Age plays a role at both extremes. Adolescents and young adults face elevated risk from food-triggered anaphylaxis, partly because of risk-taking behavior and a tendency not to carry emergency medication. Older adults are more vulnerable to severe or fatal reactions because of underlying heart and lung disease and the medications used to treat those conditions. Antihypertensive drugs, for instance, can blunt the body’s ability to recover blood pressure during a reaction.
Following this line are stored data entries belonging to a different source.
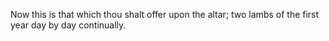 Now this is that which thou shalt offer upon the altar; two lambs of the first year day by day continually.
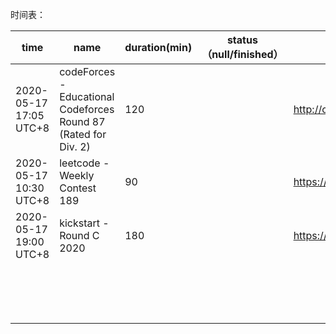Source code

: 时间表：

| time                    | name                                                         | duration(min) | status（null/finished） | link                                                         |
| ----------------------- | ------------------------------------------------------------ | ------------- | ----------------------- | ------------------------------------------------------------ |
| 2020-05-17 17:05 UTC+8  | codeForces - Educational Codeforces Round 87 (Rated for Div. 2) | 120           |                         | http://codeforces.com/contests/1354                          |
| 2020-05-17 10:30 UTC+8  | leetcode - Weekly Contest 189                                | 90            |                         | https://leetcode.com/contest/weekly-contest-189              |
| 2020-05-17  19:00 UTC+8 | kickstart - Round C 2020                                     | 180           |                         | <https://codingcompetitions.withgoogle.com/kickstart/schedule> |
|                         |                                                              |               |                         |                                                              |
|                         |                                                              |               |                         |                                                              |
|                         |                                                              |               |                         |                                                              |
|                         |                                                              |               |                         |                                                              |
|                         |                                                              |               |                         |                                                              |
|                         |                                                              |               |                         |                                                              |
|                         |                                                              |               |                         |                                                              |
|                         |                                                              |               |                         |                                                              |
|                         |                                                              |               |                         |                                                              |
|                         |                                                              |               |                         |                                                              |
|                         |                                                              |               |                         |                                                              |
|                         |                                                              |               |                         |                                                              |
|                         |                                                              |               |                         |                                                              |
|                         |                                                              |               |                         |                                                              |
|                         |                                                              |               |                         |                                                              |
|                         |                                                              |               |                         |                                                              |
Mastocytosis, a condition where mast cells accumulate abnormally in the skin, bone marrow, and organs, significantly increases the risk of severe anaphylaxis. People with this condition have a larger pool of mast cells ready to degranulate, which can amplify the chemical cascade. A related genetic trait called hereditary alpha-tryptasemia, where baseline levels of a mast cell enzyme are elevated, has also been linked to more frequent and severe episodes. Even having a history of allergic rhinitis and eczema raises your baseline risk for food-triggered, exercise-triggered, and latex-triggered anaphylaxis.
The Biphasic Reaction
About 9% of people who experience anaphylaxis have a second wave of symptoms after the initial reaction appears to resolve. In a study of over 200 patients, roughly 78% of these biphasic reactions occurred within 12 hours of the first episode, though a small number appeared more than 48 hours later. The second reaction can be milder, equivalent, or more severe than the first, which is why observation after an initial episode matters. This unpredictable rebound is one reason anaphylaxis requires emergency treatment even when symptoms seem to improve quickly.
When No Cause Is Found
Older estimates suggest up to 41% of anaphylaxis cases are labeled idiopathic, meaning no trigger can be identified. More recent registry data puts the figure closer to 9%, and advanced molecular testing can shrink that number further, to around 3.5%. Many of these “mystery” cases turn out to involve hidden allergens like alpha-gal in red meat, lipid transfer proteins shared across multiple foods, or reactions that only happen when a food is combined with a cofactor like exercise, alcohol, or a concurrent illness. When someone experiences repeated anaphylaxis from seemingly unrelated foods, the pattern often points to a shared protein or sugar molecule rather than truly separate allergies.